One seemed particularly apropos to our interest in startups: Sartre’s “No Exit”.
Beyond the obvious ironic title, the final line of the play has a resonance here in the startup nation: “Let’s get on with it.”
Why the resonance?
We recall sitting at the Tel Aviv Hilton a few years back listening to a former IDF commander-turned-entrepreneur-turned-listed company CEO talk about the decision to go with an IPO.
His response: “ehhhhhhhhh, so I said, ‘nu, kadima’”. As simple as that.
The year that was…
Ark Israel Innovative Technology ETF (BATS:IZRL) down 39.8%
BlueStar Israel Technology ETF (NYSEARCA:ITEQ) down 30.7%
Ishares MSCI Israel ETF (NYSEARCA:EIS) down 29%
VanEck Israel ETF (NYSEARCA:ISRA) down 27.4%
ILS down 13.3% against USD
Stock Bloggers Weigh In
OPKO Health (NASDAQ:OPK, TLV:OPK) got a strong sell rating from Seeking Alpha contributor Harold Goldmeier, who cited “its own failing financial health and collapsing price.”
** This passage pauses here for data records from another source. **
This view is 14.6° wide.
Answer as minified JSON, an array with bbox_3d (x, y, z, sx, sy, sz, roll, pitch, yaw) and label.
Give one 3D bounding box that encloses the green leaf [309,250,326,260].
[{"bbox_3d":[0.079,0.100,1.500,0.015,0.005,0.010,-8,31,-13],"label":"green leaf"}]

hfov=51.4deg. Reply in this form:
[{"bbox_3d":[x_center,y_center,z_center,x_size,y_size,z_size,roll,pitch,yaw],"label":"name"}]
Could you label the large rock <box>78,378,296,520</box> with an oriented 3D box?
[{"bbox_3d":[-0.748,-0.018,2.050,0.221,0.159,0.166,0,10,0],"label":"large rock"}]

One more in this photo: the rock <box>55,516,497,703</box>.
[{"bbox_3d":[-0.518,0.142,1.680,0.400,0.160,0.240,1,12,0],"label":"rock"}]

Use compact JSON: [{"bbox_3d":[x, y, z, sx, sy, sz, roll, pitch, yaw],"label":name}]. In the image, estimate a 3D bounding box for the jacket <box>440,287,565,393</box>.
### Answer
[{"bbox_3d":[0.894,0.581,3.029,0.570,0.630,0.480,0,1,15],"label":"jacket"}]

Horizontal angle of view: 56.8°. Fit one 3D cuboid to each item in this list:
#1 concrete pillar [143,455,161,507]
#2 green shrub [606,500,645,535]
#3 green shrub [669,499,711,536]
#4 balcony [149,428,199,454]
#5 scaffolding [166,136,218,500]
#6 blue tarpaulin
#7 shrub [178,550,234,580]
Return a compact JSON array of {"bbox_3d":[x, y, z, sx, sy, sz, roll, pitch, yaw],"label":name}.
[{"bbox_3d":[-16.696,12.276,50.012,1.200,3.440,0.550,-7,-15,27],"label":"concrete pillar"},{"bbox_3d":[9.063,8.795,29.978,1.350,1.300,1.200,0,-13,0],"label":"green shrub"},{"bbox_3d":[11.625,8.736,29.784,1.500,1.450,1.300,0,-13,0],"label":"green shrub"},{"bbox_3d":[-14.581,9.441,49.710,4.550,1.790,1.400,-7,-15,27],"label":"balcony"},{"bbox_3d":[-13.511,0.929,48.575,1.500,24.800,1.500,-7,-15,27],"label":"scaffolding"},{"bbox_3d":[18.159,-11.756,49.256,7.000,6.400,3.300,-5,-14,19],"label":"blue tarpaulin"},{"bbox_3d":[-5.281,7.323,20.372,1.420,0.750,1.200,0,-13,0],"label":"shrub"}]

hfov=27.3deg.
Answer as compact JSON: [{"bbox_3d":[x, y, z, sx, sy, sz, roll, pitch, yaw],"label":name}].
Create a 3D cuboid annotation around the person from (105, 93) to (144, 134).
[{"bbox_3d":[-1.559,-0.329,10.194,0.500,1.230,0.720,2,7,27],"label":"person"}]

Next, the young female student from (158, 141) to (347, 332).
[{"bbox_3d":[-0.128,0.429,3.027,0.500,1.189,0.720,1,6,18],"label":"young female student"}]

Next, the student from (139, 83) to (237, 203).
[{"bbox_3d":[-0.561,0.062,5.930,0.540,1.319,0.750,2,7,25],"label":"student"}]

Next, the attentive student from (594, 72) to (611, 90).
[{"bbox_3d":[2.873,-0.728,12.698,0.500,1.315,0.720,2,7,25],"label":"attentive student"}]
Perion Network (NASDAQ:PERI, TLV:PERI) showed up on the radar of blogger Michele Pagliaro, who likes the company’s double-digit growth prospects in the global digital ad market. He sees the Tel Aviv company’s FCF as enabling key acquisitions in the near term.
On The Motley Fool, top-ranked Bram Berkowitz (TipRanks #1,606 out of 20,615 financial bloggers) highlighted the PERI stake held by Ark Israel Innovative Technology ETF (BATS:IZRL). Fund manager Cathie Wood owns more than 91,000 of the shares, which are up more than 108% since purchase, he wrote.
Zim Integrated Shipping (NYSE:ZIM) is recommended at current price levels by Oakoff Investments, writing on Seeking Alpha. In its Dec. 30 technical analysis, the admitted to have been “wrong in many ways in my thinking about ZIM. Lately, I have been advocating active position management, not buy and hold.”
Blogger JR Research a day earlier on SA advised that the shipping firm’s stock is one “for the brave buyers.” “investors need to decide which camp they are in, mild-to-moderate or severe recession camp, before deciding whether to add more ZIM.”
But it was top-ranked Stone Fox Capital (TipRanks #400 out of 16,622 financial bloggers) that talked bluntly about the tough year ahead for Zim as it still faces falling shipping rates as 2022 ends. “The stock faces a likely quick transition to losses next year and the real possibility management decides to not pay the true-up dividend for 2022.”